### Text section

--------------------------------

The GIBS Dynamic Markets Index (DMI) showed that progressive structural strange in many of Africa’s economies had lifted Africa’s “dynamism”.

The DMI is a global study measuring the improvement or deterioration of 133 countries through six “enabling pillars of market dynamism” over a seven-year period, from 2006 to 2012.

The new index, scheduled to be updated and released yearly, was described as a tool that measured the performance and progressive change of the institutional structures and the economic capabilities of the selected countries and went beyond focus on gross domestic product and the demographics of each nation.

The six pillars of dynamism included the open and connected pillar, which had internal, external and information openness subcomponents, and red tape, which included administrative burden, corruption, labour regulations and taxation.

The sociopolitical stability pillar measured political expression, crime, socioeconomic threats and war and conflict, while the justice system’s subcomponents included enforcing contracts, property rights and protecting investors.

The subcomponents of macroeconomic management comprised aid dependency, State debt burden, monetary stability and State dependency, and human capital comprised demographic energy and skills subcomponents.

Countries were categorised into dynamic, catch-up, static or adynamic markets based on the final score.

African countries comprised a large part of the catch-up markets and reflected findings of progressive structural change through improved institutions as a means of realising true economic potential, GIBS Centre for Dynamic Markets director Dr Lyal White said on Wednesday.

“We finally have some form of empirical evidence that supports the story around the rise of African economies that is not just based on commodities cycles,” he said.

The DMI recognised the complexities prevalent in sub-Saharan Africa and other catch-up nations, but White said the results supported the continent’s rise and the “enormous” opportunities ahead.

While the “African story” was “exciting”, it was not the only growth story as countries in the Middle East demonstrated structural improvements.

The Middle East was the top-performing region, said White, explaining that it was positioning itself for high-quality services and global connectedness. The national policies of countries within the Middle East were also aligning to become an all-important linkage in the global economy.

Resource-rich countries in Central Asia had surprisingly emerged as strong competitors in the “catch-up” category.

The study showed that 36.8%, or 49, of the 133 countries analysed were starting to catch up, meaning countries that had relatively low scores for indicators of dynamism in 2006 had continued to demonstrate structural improvements in their political economies with a sustained increase in dynamism over the period under review.

These markets had emerged as the “most exciting” story of dynamism and economic potential, White avered.

--------------------------------

### Provided records
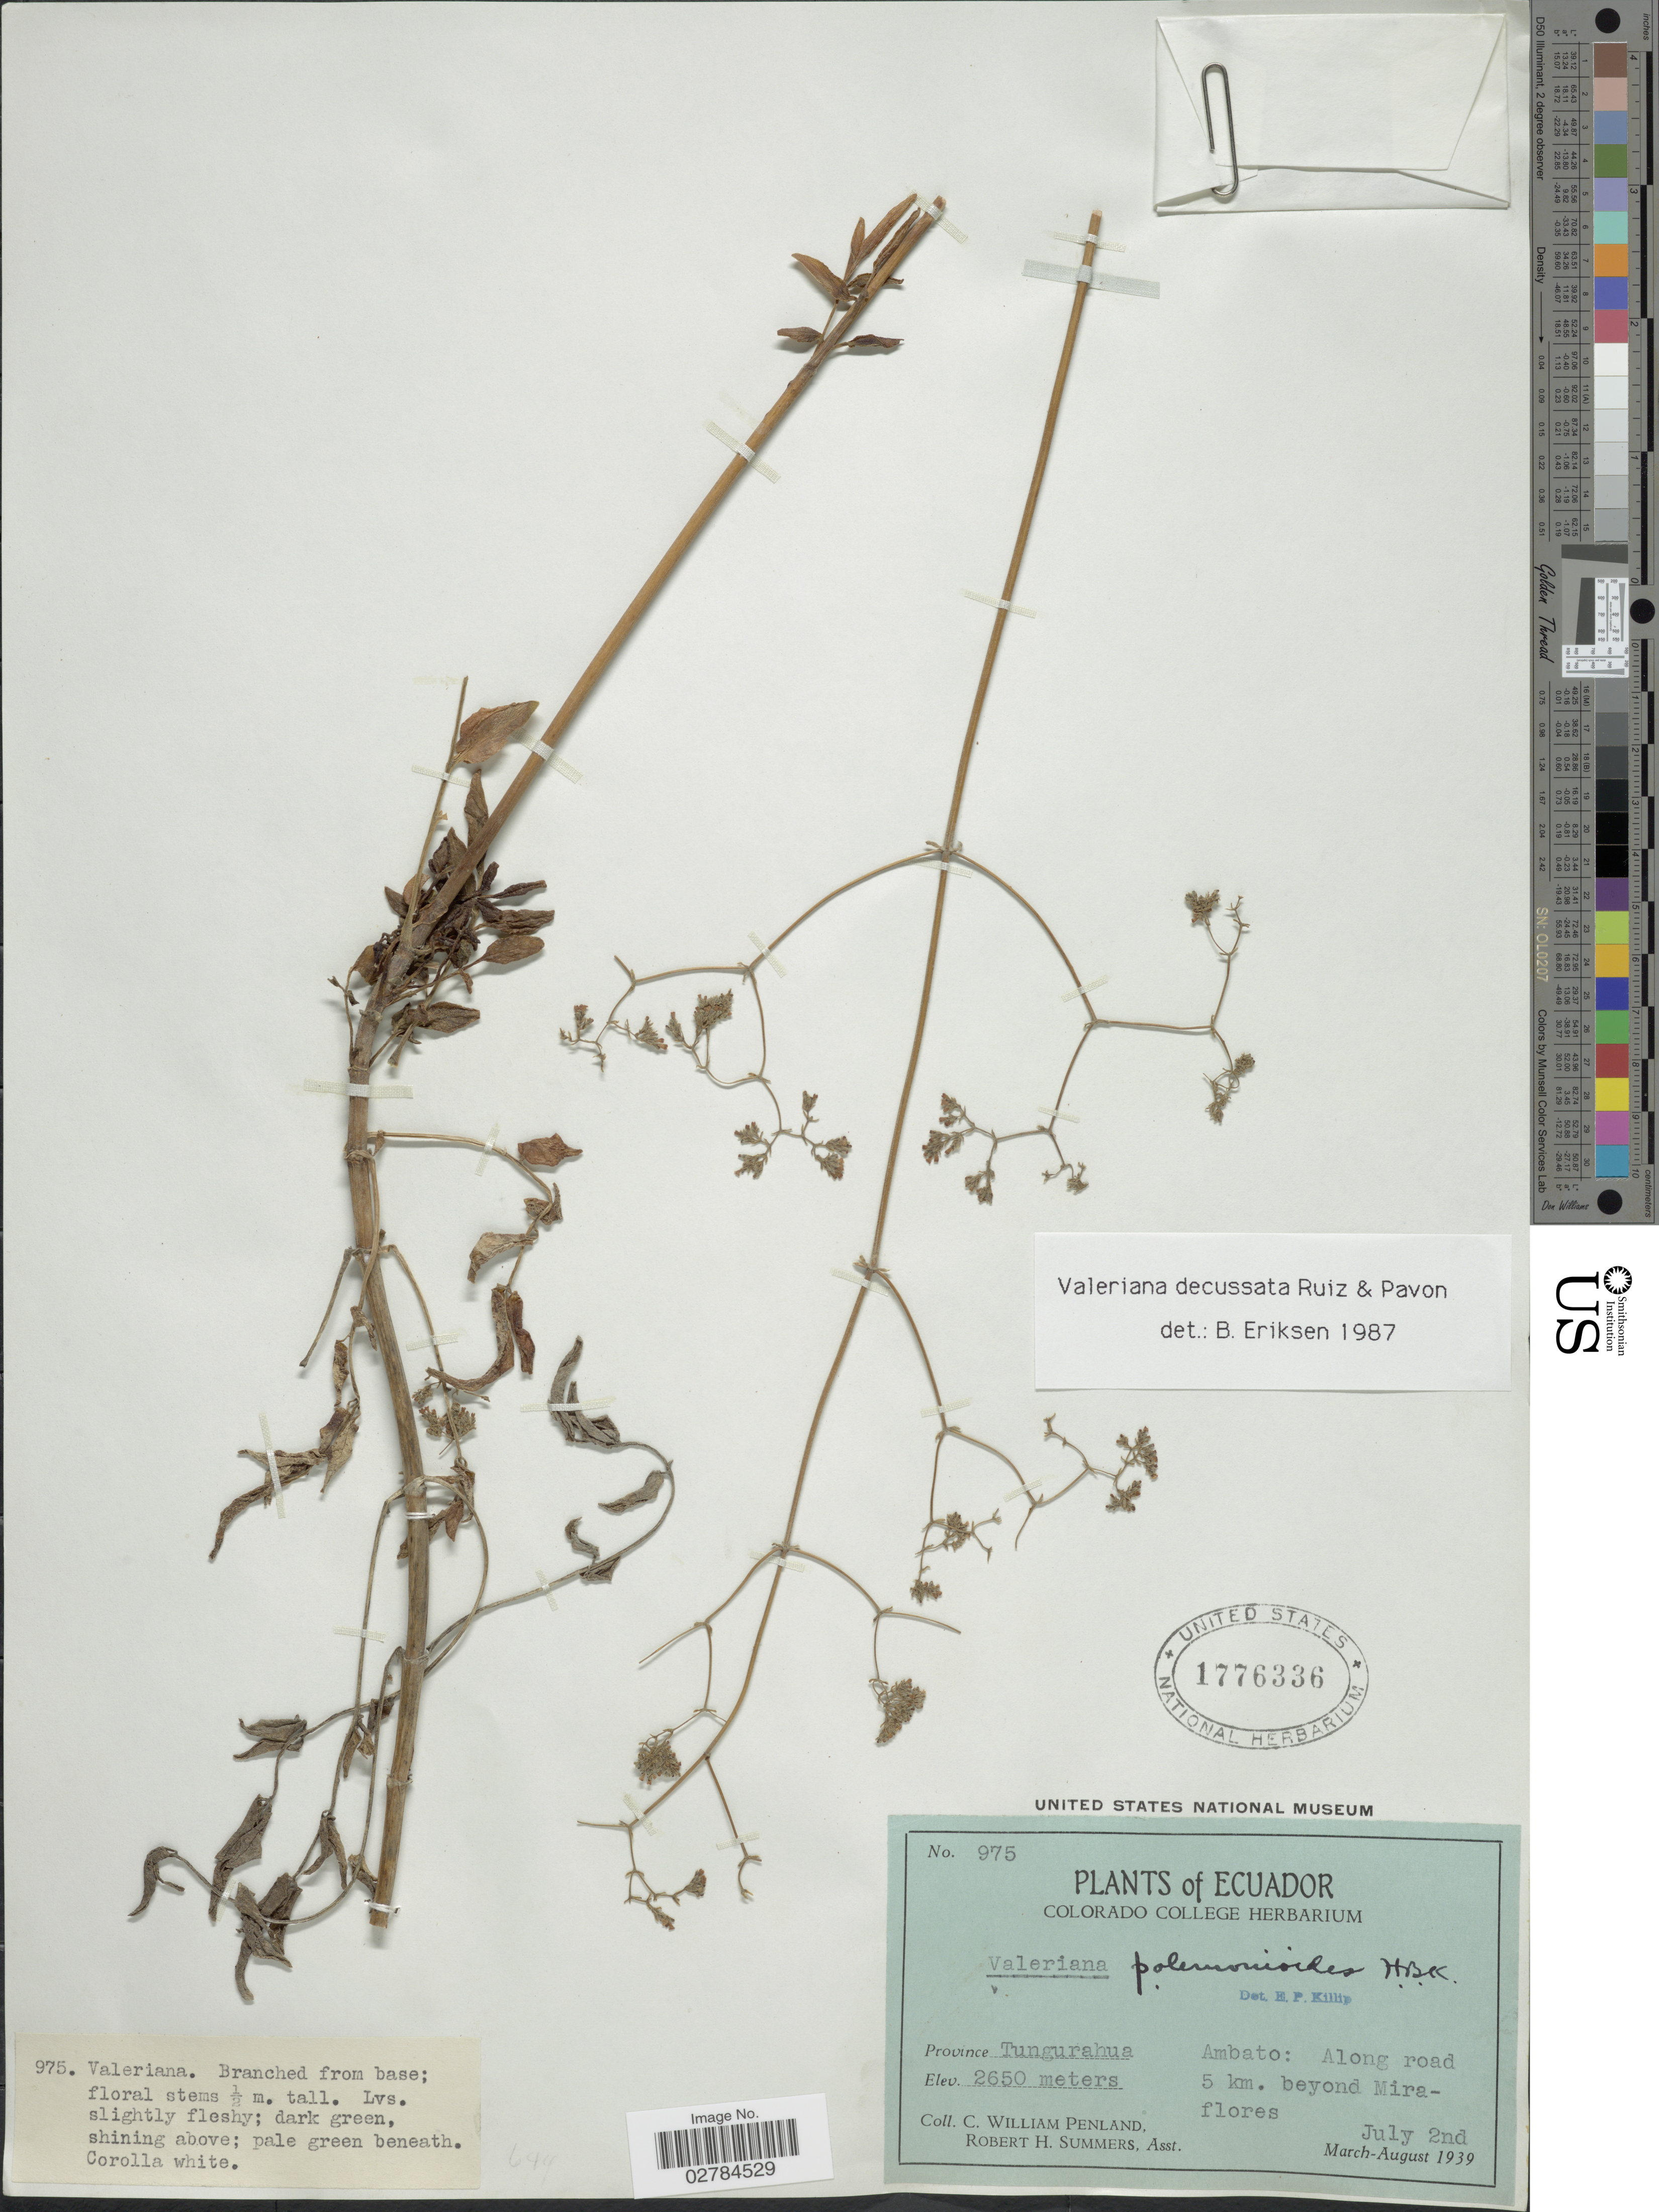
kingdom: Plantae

--------------------------------

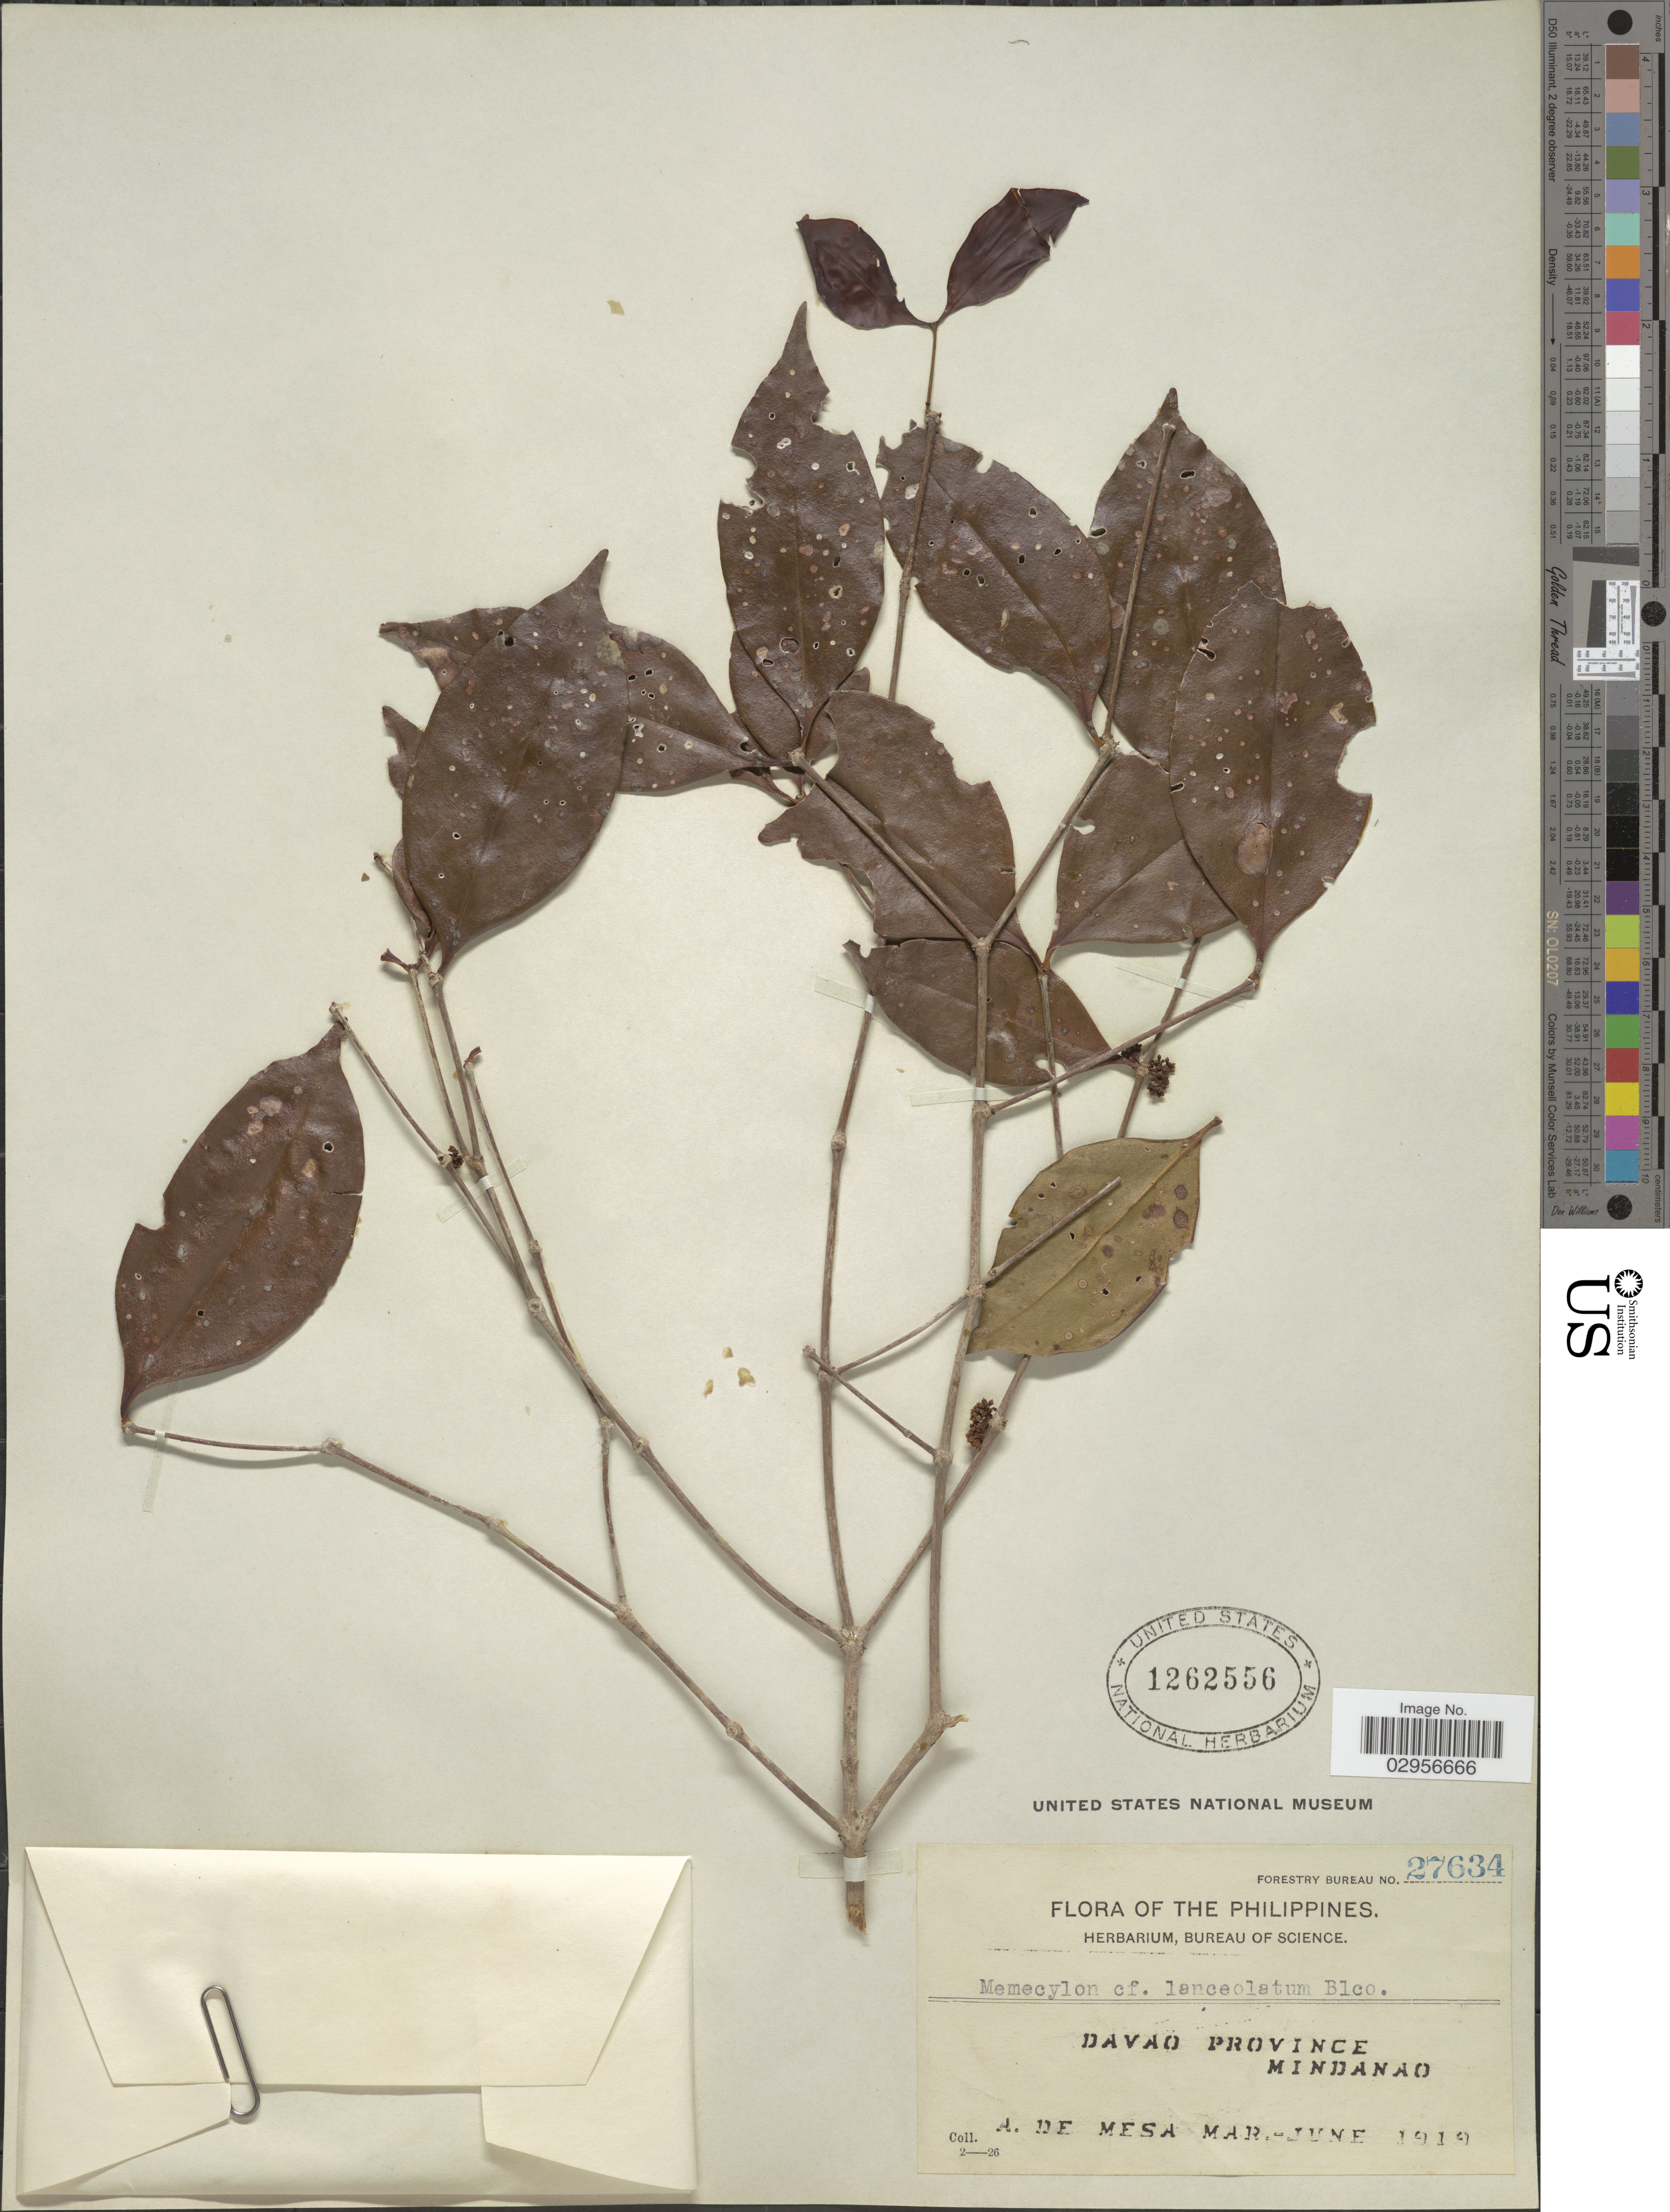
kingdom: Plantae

--------------------------------

### Exercise prompt
Pull out everything in the Dynamic Markets Index article from "The DMI is a" down to "regulations and taxation.".

### Task response
The DMI is a global study measuring the improvement or deterioration of 133 countries through six “enabling pillars of market dynamism” over a seven-year period, from 2006 to 2012.

The new index, scheduled to be updated and released yearly, was described as a tool that measured the performance and progressive change of the institutional structures and the economic capabilities of the selected countries and went beyond focus on gross domestic product and the demographics of each nation.

The six pillars of dynamism included the open and connected pillar, which had internal, external and information openness subcomponents, and red tape, which included administrative burden, corruption, labour regulations and taxation.